The music, culture, and fashion of the 1920s will be captured during this year's Arté Gras, an annual benefit gala supporting the children's programming of Arts Clayton.

The Fourth Annual Arté Gras will take place this Saturday from 7 to 11 p.m., at the National Archives at Atlanta, located at 5780 Jonesboro Road in Morrow.

The black-tie affair will include dinner, dancing, raffle prizes, musical entertainment by Atlanta's "Kingsized" band, and views of two classic cars — a 1928 Willys-Knight Sedan and a 1929 Auburn Boattail Speedster.

The gala will also feature a VIP preview of "1920s: The Golden Age," Arts Clayton's newest exhibit, which will feature 1920s-inspired artwork alongside census records, photographs, books, movie posters, and other historical data from the decade.

Arts Clayton Executive Director Linda Summerlin said Saturday's program will not have a set agenda, giving attendees a chance to socialize in a relaxed setting. The proceeds from the gala, she said, will benefit the Arts Clayton ArtVan, art scholarships for high school seniors, and several after-school programs sponsored by Arts Clayton.

"It [the gala] had a two-pronged purpose from the beginning," Summerlin said. "It's another opportunity to showcase our artists. It's wonderful for them to hang their art in the National Archives and put that on their resume. We also wanted to create something that would create some cash flow in our budget because these funds go toward all of the children's programs that we do, such as the mobile art van, and some scholarships for high school seniors.

"Without the funds from this event ... then the programs in the educational part of what we do would have to be cut in some way or downsized in some way," she continued. "Those proceeds help us secure the children's programs that we have and to grow those programs."

George Glaze, an attorney and supporting member of Arts Clayton, volunteered the use of cars from his personal collection of vintage vehicles for the event. His 1928 Willys-Knight Sedan and 1929 Auburn Boattail Speedster will both be on display outside the National Archives during the gala.

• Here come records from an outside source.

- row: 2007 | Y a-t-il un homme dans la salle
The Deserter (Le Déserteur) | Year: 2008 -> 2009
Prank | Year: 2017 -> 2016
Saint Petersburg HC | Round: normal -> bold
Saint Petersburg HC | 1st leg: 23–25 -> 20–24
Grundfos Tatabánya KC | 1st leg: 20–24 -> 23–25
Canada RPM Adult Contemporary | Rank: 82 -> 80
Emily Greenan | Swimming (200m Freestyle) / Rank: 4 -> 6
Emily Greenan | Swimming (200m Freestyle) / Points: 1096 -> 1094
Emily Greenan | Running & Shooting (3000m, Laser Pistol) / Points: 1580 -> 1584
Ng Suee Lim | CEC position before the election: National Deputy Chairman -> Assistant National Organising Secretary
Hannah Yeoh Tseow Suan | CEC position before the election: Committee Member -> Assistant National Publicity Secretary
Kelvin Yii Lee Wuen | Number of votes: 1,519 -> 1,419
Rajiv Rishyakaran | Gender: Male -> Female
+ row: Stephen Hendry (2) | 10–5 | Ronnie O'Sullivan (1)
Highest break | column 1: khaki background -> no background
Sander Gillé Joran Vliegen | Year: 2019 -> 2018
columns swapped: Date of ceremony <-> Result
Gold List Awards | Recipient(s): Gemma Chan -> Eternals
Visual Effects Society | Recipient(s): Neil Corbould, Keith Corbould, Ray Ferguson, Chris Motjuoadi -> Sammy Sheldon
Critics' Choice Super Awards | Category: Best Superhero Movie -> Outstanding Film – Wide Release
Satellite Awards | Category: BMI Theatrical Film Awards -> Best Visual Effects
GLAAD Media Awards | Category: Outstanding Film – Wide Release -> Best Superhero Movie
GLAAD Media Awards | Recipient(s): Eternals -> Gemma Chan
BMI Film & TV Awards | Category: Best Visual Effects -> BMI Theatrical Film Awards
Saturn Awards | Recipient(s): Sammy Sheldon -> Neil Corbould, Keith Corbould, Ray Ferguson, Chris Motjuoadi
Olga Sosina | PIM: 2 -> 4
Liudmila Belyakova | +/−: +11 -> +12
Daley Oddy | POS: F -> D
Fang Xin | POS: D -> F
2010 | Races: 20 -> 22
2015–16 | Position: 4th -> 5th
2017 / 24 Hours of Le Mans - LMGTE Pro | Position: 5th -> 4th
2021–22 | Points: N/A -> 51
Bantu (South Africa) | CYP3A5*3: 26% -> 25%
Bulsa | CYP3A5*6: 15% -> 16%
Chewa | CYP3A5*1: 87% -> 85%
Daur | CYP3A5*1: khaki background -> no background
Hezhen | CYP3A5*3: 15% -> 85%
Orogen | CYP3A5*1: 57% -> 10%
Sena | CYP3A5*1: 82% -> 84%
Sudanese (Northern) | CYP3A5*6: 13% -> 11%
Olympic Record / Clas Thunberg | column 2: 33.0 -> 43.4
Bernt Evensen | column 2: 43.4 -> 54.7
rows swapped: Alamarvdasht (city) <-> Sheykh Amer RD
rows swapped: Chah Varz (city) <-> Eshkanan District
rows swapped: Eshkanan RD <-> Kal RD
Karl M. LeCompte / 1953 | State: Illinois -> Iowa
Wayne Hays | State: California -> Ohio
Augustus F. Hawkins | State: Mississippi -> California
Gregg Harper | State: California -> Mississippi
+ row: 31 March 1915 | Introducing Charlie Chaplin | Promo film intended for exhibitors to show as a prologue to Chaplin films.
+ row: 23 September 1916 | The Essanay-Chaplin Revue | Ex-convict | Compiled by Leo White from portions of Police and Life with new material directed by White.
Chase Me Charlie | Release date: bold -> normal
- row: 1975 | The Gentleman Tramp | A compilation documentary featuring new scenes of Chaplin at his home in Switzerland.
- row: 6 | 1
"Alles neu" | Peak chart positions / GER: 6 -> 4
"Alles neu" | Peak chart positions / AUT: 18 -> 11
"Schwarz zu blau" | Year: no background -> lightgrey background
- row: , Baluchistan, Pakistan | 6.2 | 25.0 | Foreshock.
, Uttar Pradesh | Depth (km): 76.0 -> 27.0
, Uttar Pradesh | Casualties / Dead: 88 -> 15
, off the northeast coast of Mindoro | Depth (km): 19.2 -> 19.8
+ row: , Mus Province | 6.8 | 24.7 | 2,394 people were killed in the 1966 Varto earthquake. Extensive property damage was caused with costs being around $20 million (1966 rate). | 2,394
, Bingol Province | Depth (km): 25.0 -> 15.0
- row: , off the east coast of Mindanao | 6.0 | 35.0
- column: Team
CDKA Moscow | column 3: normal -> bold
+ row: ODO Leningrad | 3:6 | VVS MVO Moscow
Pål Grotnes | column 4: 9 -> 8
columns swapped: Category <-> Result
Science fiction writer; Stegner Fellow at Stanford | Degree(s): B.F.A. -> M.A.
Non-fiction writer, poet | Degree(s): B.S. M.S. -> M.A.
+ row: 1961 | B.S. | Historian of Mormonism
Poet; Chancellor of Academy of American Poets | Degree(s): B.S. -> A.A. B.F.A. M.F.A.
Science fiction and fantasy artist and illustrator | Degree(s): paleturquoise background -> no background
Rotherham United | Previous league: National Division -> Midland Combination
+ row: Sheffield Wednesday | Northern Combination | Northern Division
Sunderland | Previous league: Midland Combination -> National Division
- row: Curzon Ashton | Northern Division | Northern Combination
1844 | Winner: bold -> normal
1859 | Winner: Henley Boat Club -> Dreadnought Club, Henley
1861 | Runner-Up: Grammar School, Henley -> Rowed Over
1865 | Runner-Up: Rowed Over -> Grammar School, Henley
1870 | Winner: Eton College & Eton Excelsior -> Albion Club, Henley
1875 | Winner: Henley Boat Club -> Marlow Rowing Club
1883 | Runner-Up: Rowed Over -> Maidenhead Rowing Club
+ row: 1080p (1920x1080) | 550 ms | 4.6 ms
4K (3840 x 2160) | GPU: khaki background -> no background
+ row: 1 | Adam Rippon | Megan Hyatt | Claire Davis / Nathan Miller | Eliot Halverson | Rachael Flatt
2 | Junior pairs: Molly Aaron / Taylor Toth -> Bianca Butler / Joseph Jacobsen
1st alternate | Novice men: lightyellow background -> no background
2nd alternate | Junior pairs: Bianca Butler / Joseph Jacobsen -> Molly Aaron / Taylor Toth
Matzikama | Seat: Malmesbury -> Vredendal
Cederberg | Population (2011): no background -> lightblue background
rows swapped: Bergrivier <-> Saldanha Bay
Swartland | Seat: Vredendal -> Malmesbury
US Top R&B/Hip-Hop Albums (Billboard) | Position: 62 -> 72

Glaze said that pairing real-life items from the 1920s with art inspired by the era will give people a chance to experience the time period in an authentic way.

"We'll actually have things from the archives [from the 1920s]," Glaze said. "It sort of really takes you back to the period. It was the era of the flapper. It was just an era where people were well satisfied and content with the way things were progressing with the country ... just as in the nineties and early 2000s period. It was a fun time. Maybe we need a little bit of that right now."

Arté Gras tickets are still available for $125 per person or $1,000 per sponsored table (for 10 people). The "1920s: The Golden Age" exhibit will hang at the National Archives at Atlanta from March 16 to May 15.